Yahoo has put its money behind a team effort to bulk up the amount of valuable content available on the Web. The search engine company will foster the Open Content Alliance, a consortium set up to digitize materials in the public domain, such as classic books, and those published under the less-restrictive Creative Commons license.
Yahoo also said it would ask authors with copyrighted materials whether they wanted their works to be part of the project. That differs from Google’s efforts, already underway, in which brief descriptions of copyrighted books can come up in search results. The Author’s Guild last week sued Google over the issue, claiming copyright infringement.
UC Library Is First
The alliance’s first project will be the digitization of approximately 18,000 fiction and non-fiction titles that aren’t copyright protected, all contained in libraries within the University of California system. That would include books published before 1923, as their copyrights have expired.

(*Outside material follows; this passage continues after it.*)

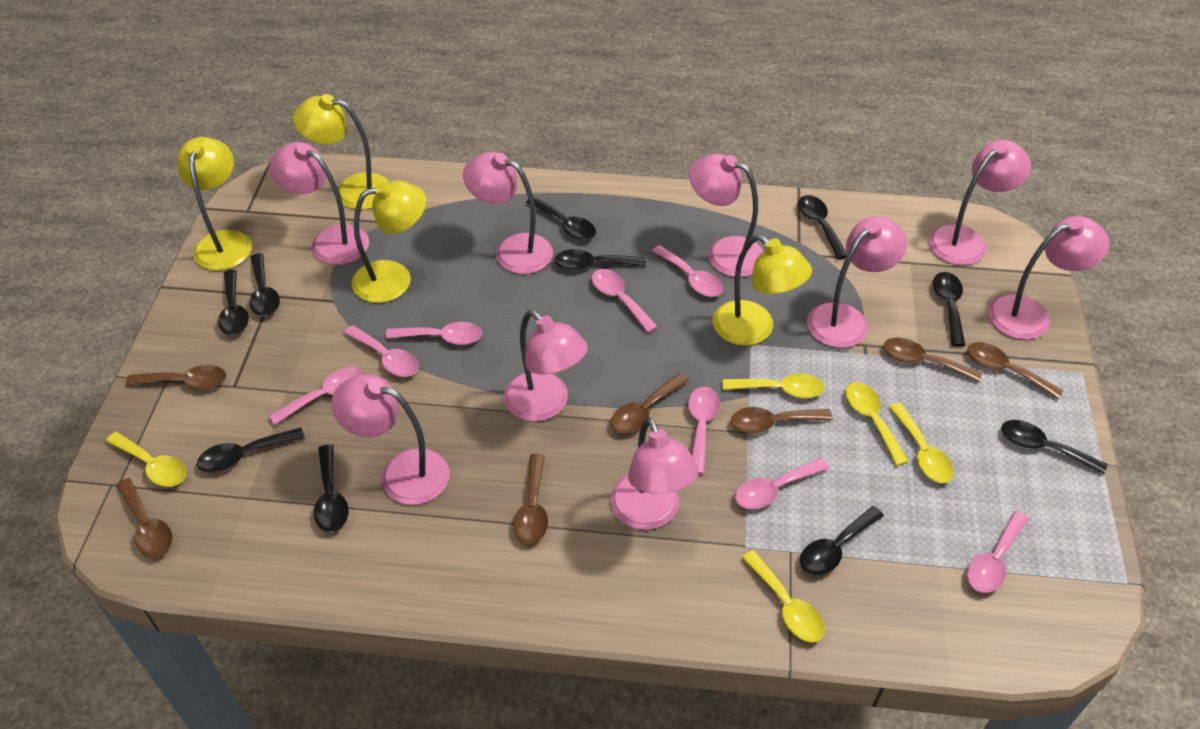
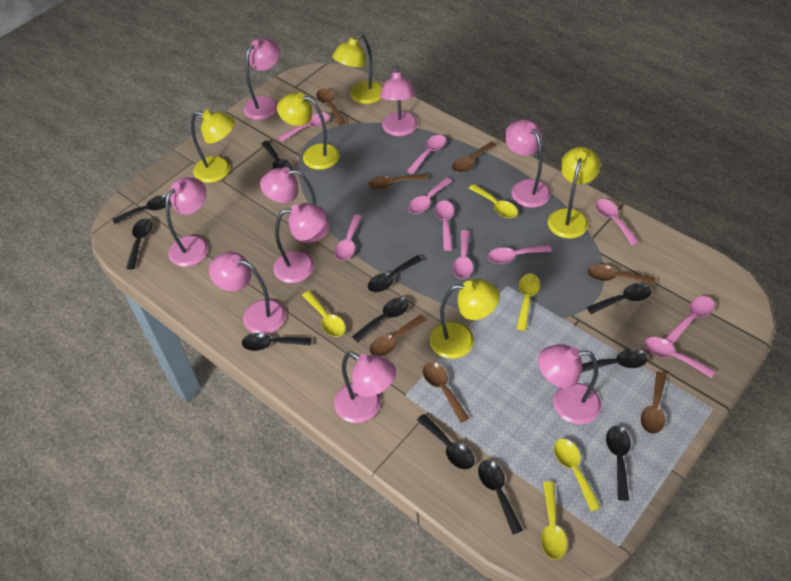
black spoon: [197,428,305,472] [218,270,249,335] [250,253,280,316] [314,445,349,532] [526,196,596,240] [554,249,646,270] [798,195,847,259] [800,506,884,575] [933,272,966,347] [1001,420,1107,475] = 10 -> [113,195,171,224] [126,218,152,269] [242,333,312,351] [261,141,293,170] [352,297,409,342] [368,255,423,293] [417,414,475,469] [478,460,523,535] [581,349,648,373] [587,283,652,314] [606,426,631,501] = 11
pink spoon: [269,367,364,425] [344,325,419,377] [386,322,482,345] [592,269,658,333] [652,245,723,297] [688,387,720,474] [735,458,830,509] [967,511,1029,593] = 8 -> [278,113,329,142] [334,214,362,261] [407,135,446,174] [408,178,452,214] [435,200,454,251] [453,230,473,279] [488,245,552,264] [596,199,639,246] [644,337,715,378] [664,296,714,344] = 10
yellow lamp: [177,137,252,271] [293,94,389,210] [352,181,426,303] [713,234,812,346] = 4 -> [191,110,235,183] [277,93,340,170] [332,34,383,104] [430,279,500,359] [548,147,601,239] = 5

The group comprises Adobe Systems, Hewlett-Packard Labs, Internet Archive, the National Archives of the UK, O’Reilly Media, the Prelinger Archives, the University of California and the University of Toronto.
The ultimate goal of the project, Yahoo said, is to make the materials available, searchable and downloadable for free over the Web.
Joseph Janes, associate dean for academics at the Information School of the University of Washington, said the idea was fascinating.
“It’s a substantial expansion of access to the human record,” he said. “The real benefit is for the works that have been forgotten or lost. There’s a lot of stuff that sits in print before that date that is not Jane Eyre or Moby Dick but nevertheless has value.”
Too Much Information
Much of how the search engine will work is unknown. Its method of use will depend on the way it looks and whether the materials will be available as a PDF or another commonly used file format. Some people may read an entire text online, while others might prefer to print it out. Others, still, may read a snippet online and then go to the library to check out the hard copy.
But, Janes points out, the ever-growing availability of content can cause problems as well as open doors.
“As I said, this is substantially increased access, and substantially increased access is a double-edged sword,” he said. “It’s much easier to find lots of stuff, but then you have too much stuff. If you’re looking for something specific [and can hone your search properly], those technologies are very, very good; if you’re looking for something in general, they’re not that good.”
He used the example of one search for “platypus” and another for “fish.” It would be easier to sort through the smaller number of results for “platypus” than it would be to find the books you need that contain the word “fish.”